• _EXERCISE AIM_:
Pull out each line in the rows below that contains the word "Cavececo".

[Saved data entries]
——————————
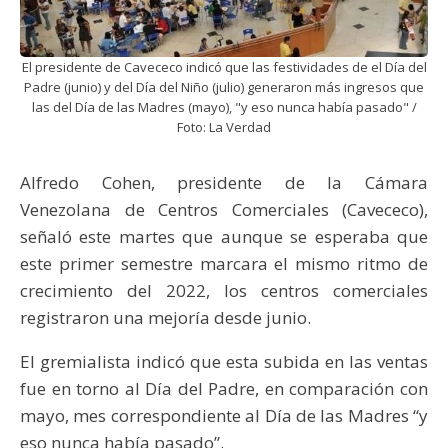
El presidente de Cavececo indicó que las festividades de el Día del
Padre (junio) y del Día del Niño (julio) generaron más ingresos que
las del Día de las Madres (mayo), "y eso nunca había pasado" /
Foto: La Verdad
Alfredo Cohen, presidente de la Cámara
Venezolana de Centros Comerciales (Cavececo),
señaló este martes que aunque se esperaba que
este primer semestre marcara el mismo ritmo de
crecimiento del 2022, los centros comerciales
registraron una mejoría desde junio.
El gremialista indicó que esta subida en las ventas
fue en torno al Día del Padre, en comparación con
mayo, mes correspondiente al Día de las Madres “y
eso nunca había pasado”.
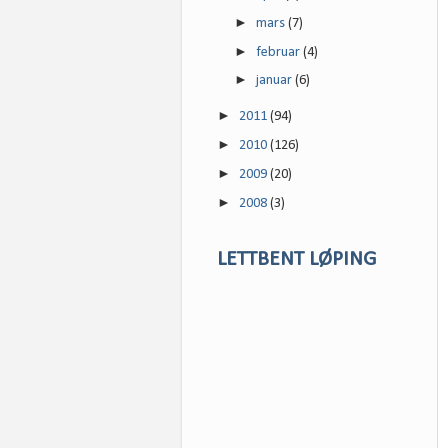
►
mars
(7)
►
februar
(4)
►
januar
(6)
►
2011
(94)
►
2010
(126)
►
2009
(20)
►
2008
(3)
LETTBENT LØPING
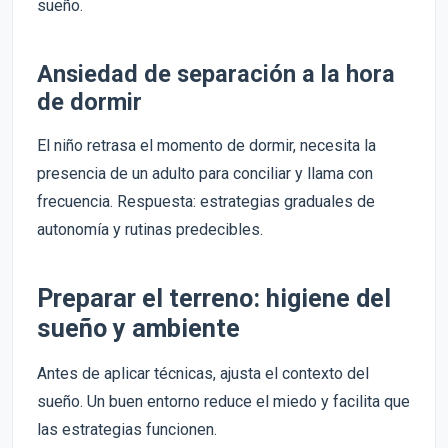
sueño.
Ansiedad de separación a la hora
de dormir
El niño retrasa el momento de dormir, necesita la
presencia de un adulto para conciliar y llama con
frecuencia. Respuesta: estrategias graduales de
autonomía y rutinas predecibles.
Preparar el terreno: higiene del
sueño y ambiente
Antes de aplicar técnicas, ajusta el contexto del
sueño. Un buen entorno reduce el miedo y facilita que
las estrategias funcionen.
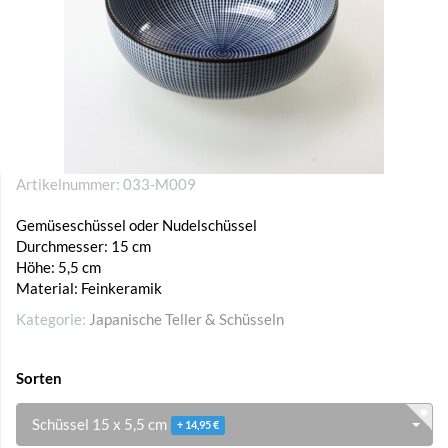
Artikelnummer:
033-M009
Gemüseschüssel oder Nudelschüssel
Durchmesser: 15 cm
Höhe: 5,5 cm
Material: Feinkeramik
Kategorie:
Japanische Teller & Schüsseln
Sorten
Schüssel 15 x 5,5 cm
+ 14,95 €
——————————
• _RESPONSE TO THE EXERCISE_:
El presidente de Cavececo indicó que las festividades de el Día del
Venezolana de Centros Comerciales (Cavececo),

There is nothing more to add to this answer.